• Information shown:
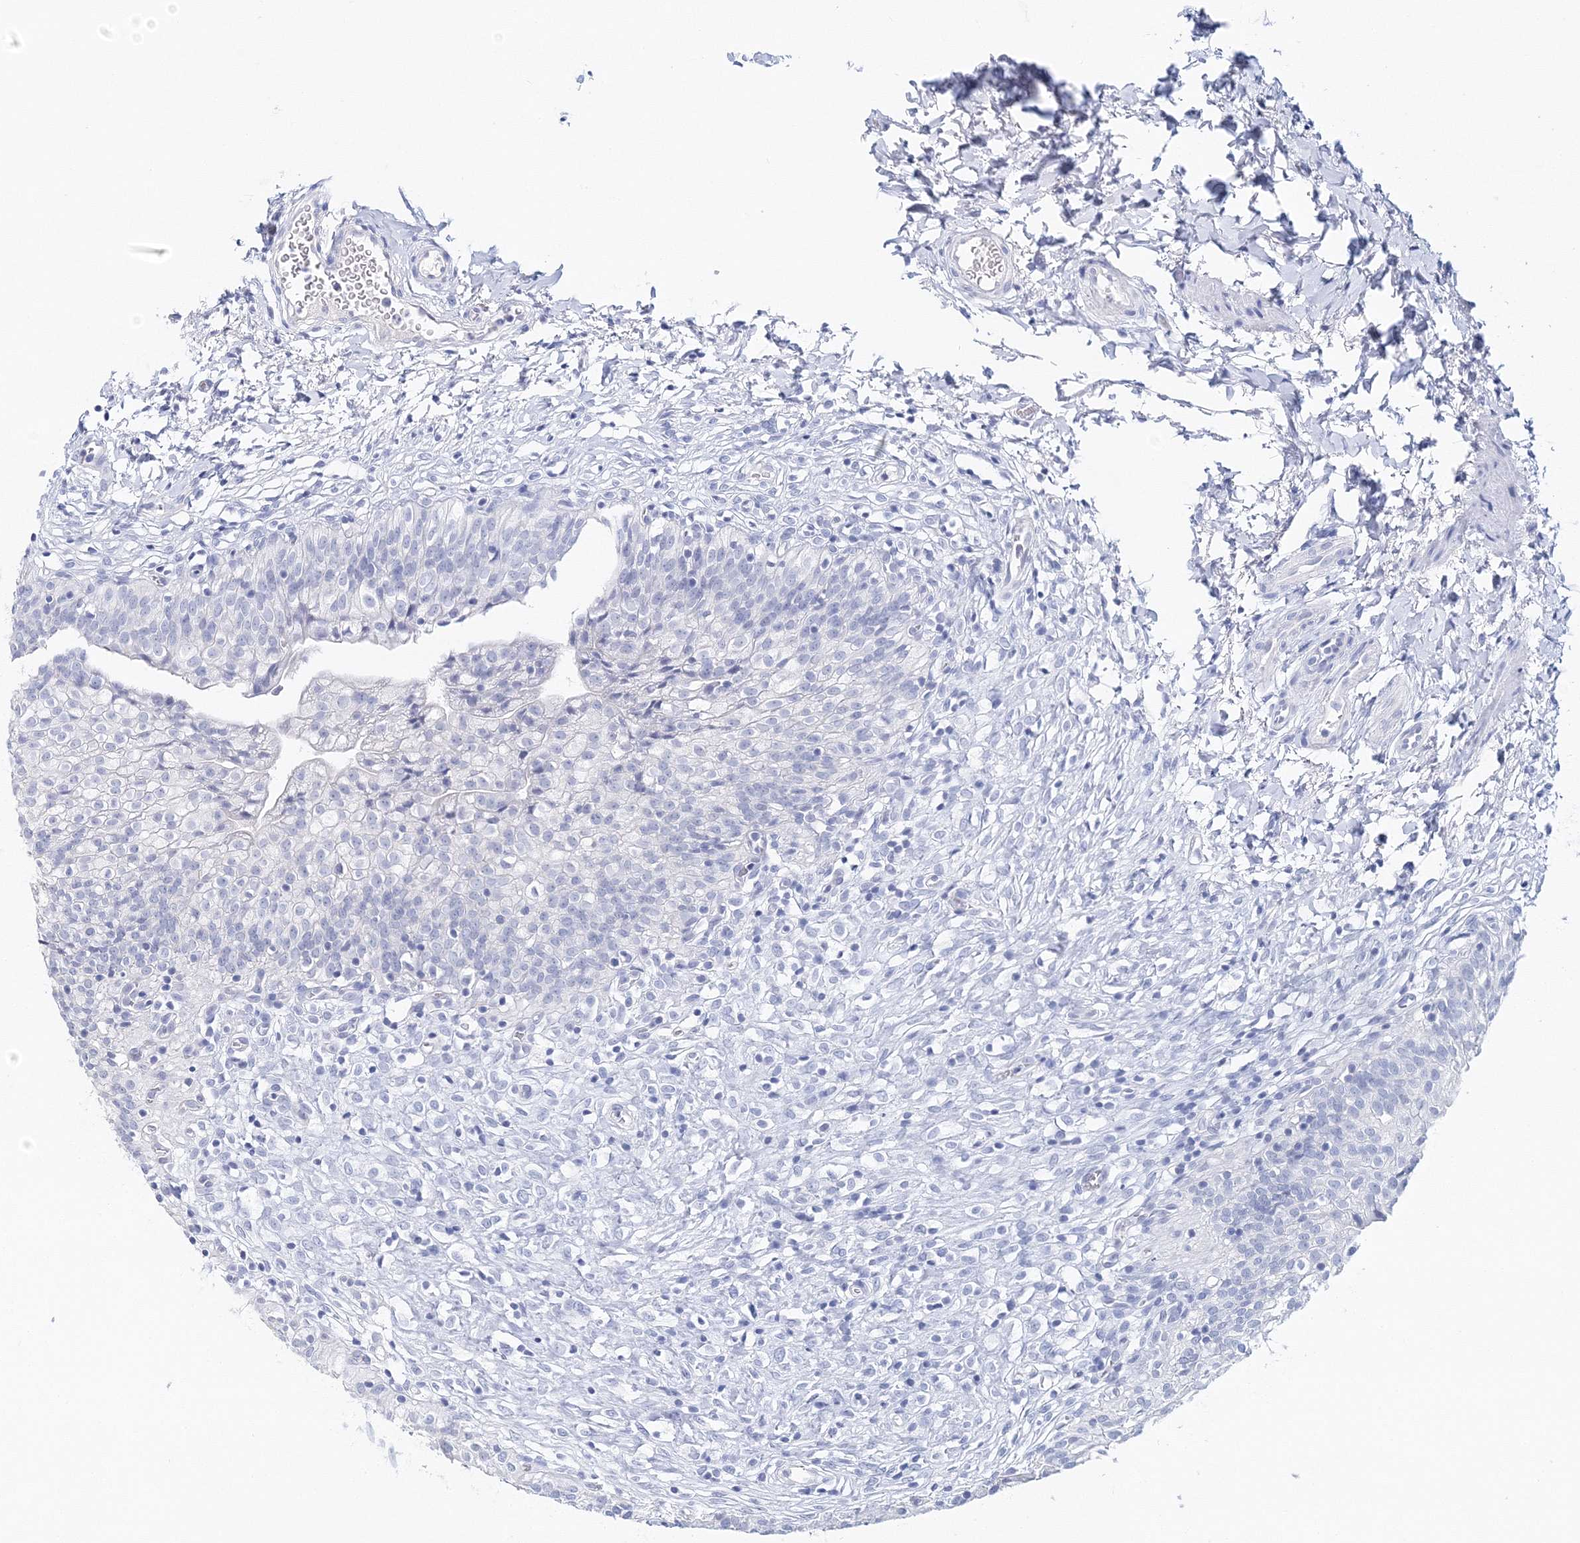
{"staining": {"intensity": "negative", "quantity": "none", "location": "none"}, "tissue": "urinary bladder", "cell_type": "Urothelial cells", "image_type": "normal", "snomed": [{"axis": "morphology", "description": "Normal tissue, NOS"}, {"axis": "topography", "description": "Urinary bladder"}], "caption": "The photomicrograph demonstrates no significant expression in urothelial cells of urinary bladder. (Immunohistochemistry (ihc), brightfield microscopy, high magnification).", "gene": "MYOZ2", "patient": {"sex": "male", "age": 55}}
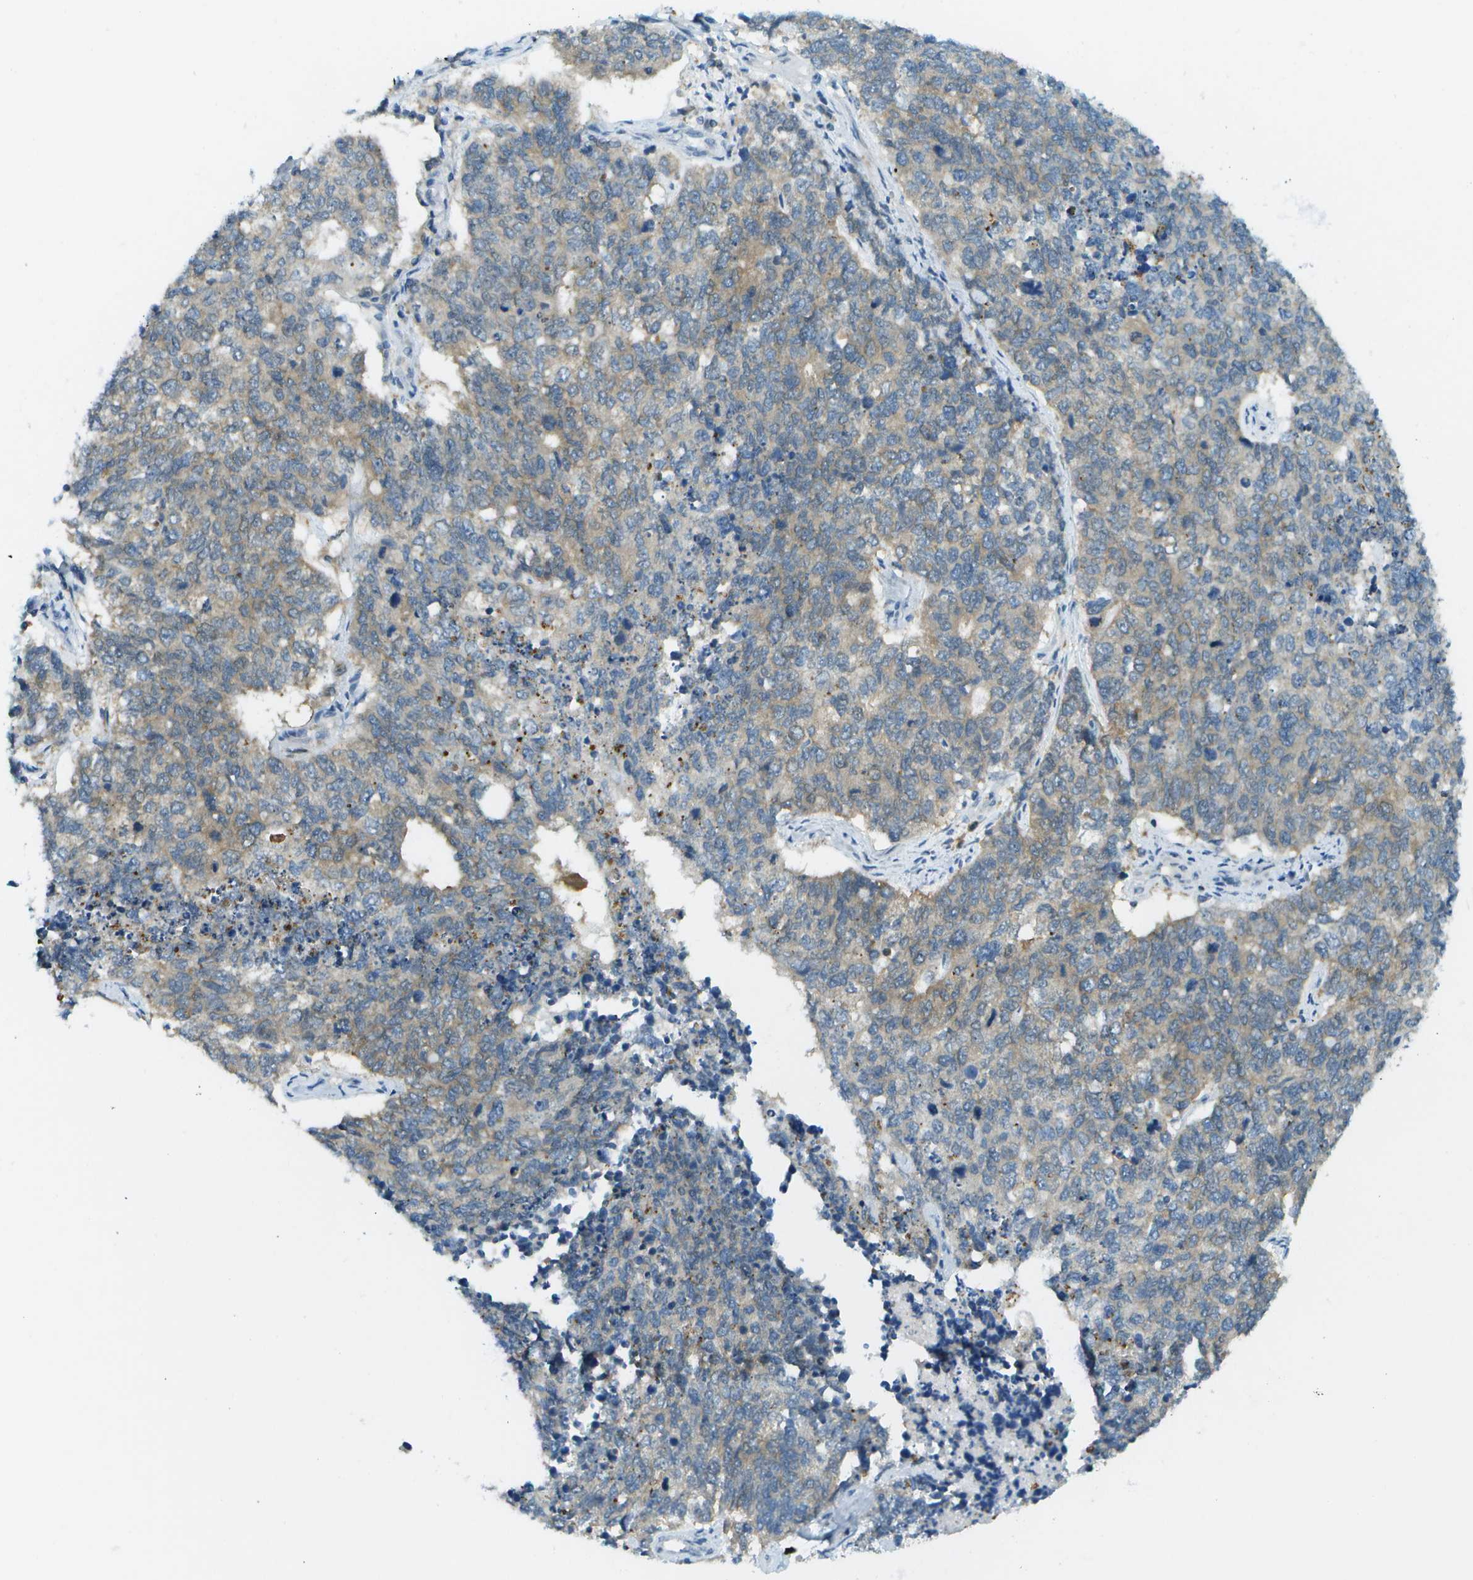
{"staining": {"intensity": "moderate", "quantity": "25%-75%", "location": "cytoplasmic/membranous"}, "tissue": "cervical cancer", "cell_type": "Tumor cells", "image_type": "cancer", "snomed": [{"axis": "morphology", "description": "Squamous cell carcinoma, NOS"}, {"axis": "topography", "description": "Cervix"}], "caption": "Tumor cells display medium levels of moderate cytoplasmic/membranous expression in about 25%-75% of cells in human cervical cancer.", "gene": "CDH23", "patient": {"sex": "female", "age": 63}}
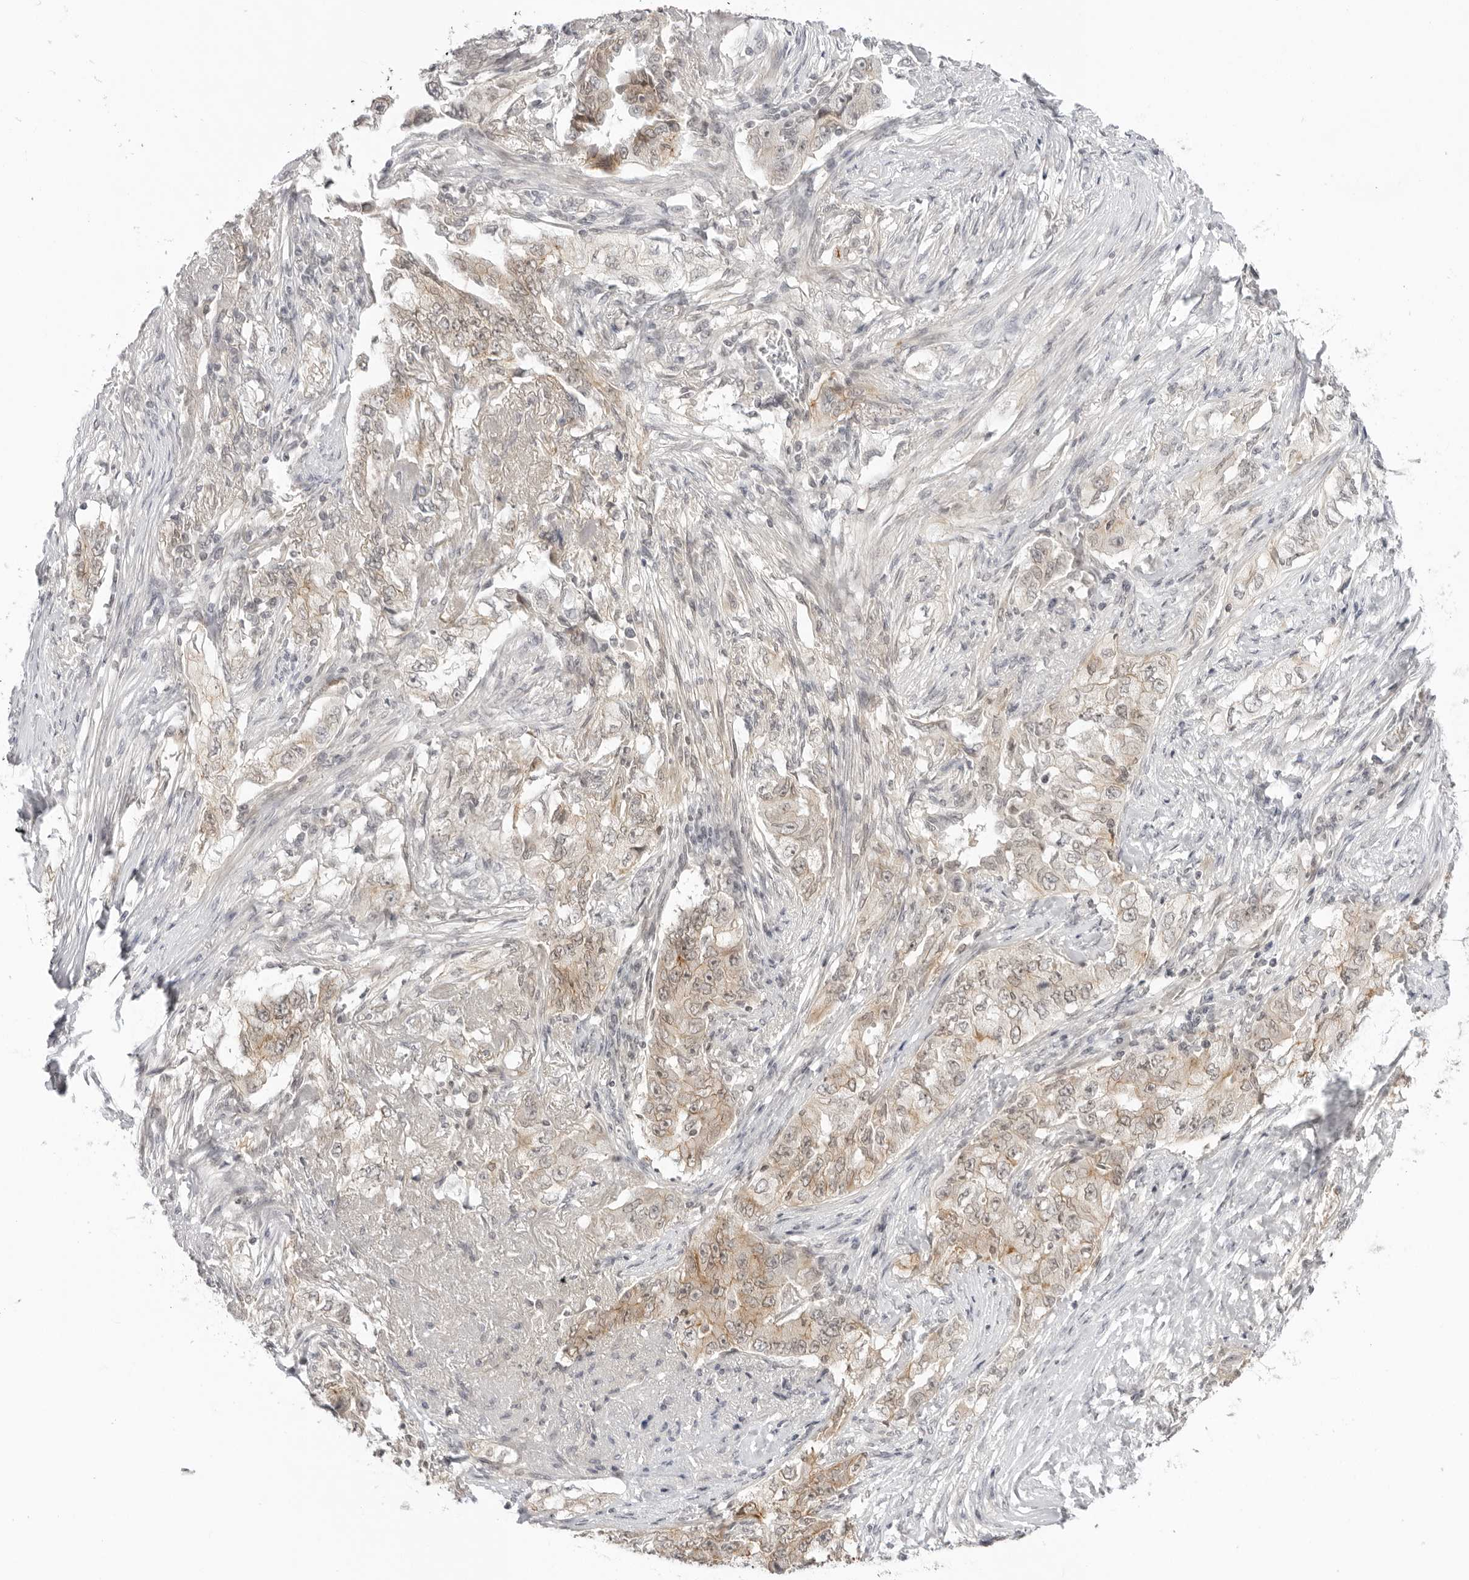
{"staining": {"intensity": "moderate", "quantity": ">75%", "location": "cytoplasmic/membranous"}, "tissue": "lung cancer", "cell_type": "Tumor cells", "image_type": "cancer", "snomed": [{"axis": "morphology", "description": "Adenocarcinoma, NOS"}, {"axis": "topography", "description": "Lung"}], "caption": "The image shows staining of adenocarcinoma (lung), revealing moderate cytoplasmic/membranous protein staining (brown color) within tumor cells.", "gene": "TRAPPC3", "patient": {"sex": "female", "age": 51}}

• What you have to do:
Give back the whole listing exactly as written. Do not include any picture.

• Result for this task:
{"staining": {"intensity": "negative", "quantity": "none", "location": "none"}, "tissue": "urinary bladder", "cell_type": "Urothelial cells", "image_type": "normal", "snomed": [{"axis": "morphology", "description": "Normal tissue, NOS"}, {"axis": "topography", "description": "Urinary bladder"}], "caption": "The photomicrograph demonstrates no significant expression in urothelial cells of urinary bladder. (Immunohistochemistry (ihc), brightfield microscopy, high magnification).", "gene": "MYOZ2", "patient": {"sex": "male", "age": 55}}
{"staining": {"intensity": "moderate", "quantity": "25%-75%", "location": "cytoplasmic/membranous"}, "tissue": "cervical cancer", "cell_type": "Tumor cells", "image_type": "cancer", "snomed": [{"axis": "morphology", "description": "Squamous cell carcinoma, NOS"}, {"axis": "topography", "description": "Cervix"}], "caption": "Tumor cells display medium levels of moderate cytoplasmic/membranous expression in about 25%-75% of cells in human cervical cancer.", "gene": "CDH23", "patient": {"sex": "female", "age": 63}}
{"staining": {"intensity": "moderate", "quantity": ">75%", "location": "cytoplasmic/membranous"}, "tissue": "lung cancer", "cell_type": "Tumor cells", "image_type": "cancer", "snomed": [{"axis": "morphology", "description": "Adenocarcinoma, NOS"}, {"axis": "topography", "description": "Lung"}], "caption": "The image shows staining of adenocarcinoma (lung), revealing moderate cytoplasmic/membranous protein staining (brown color) within tumor cells.", "gene": "TRAPPC3", "patient": {"sex": "female", "age": 51}}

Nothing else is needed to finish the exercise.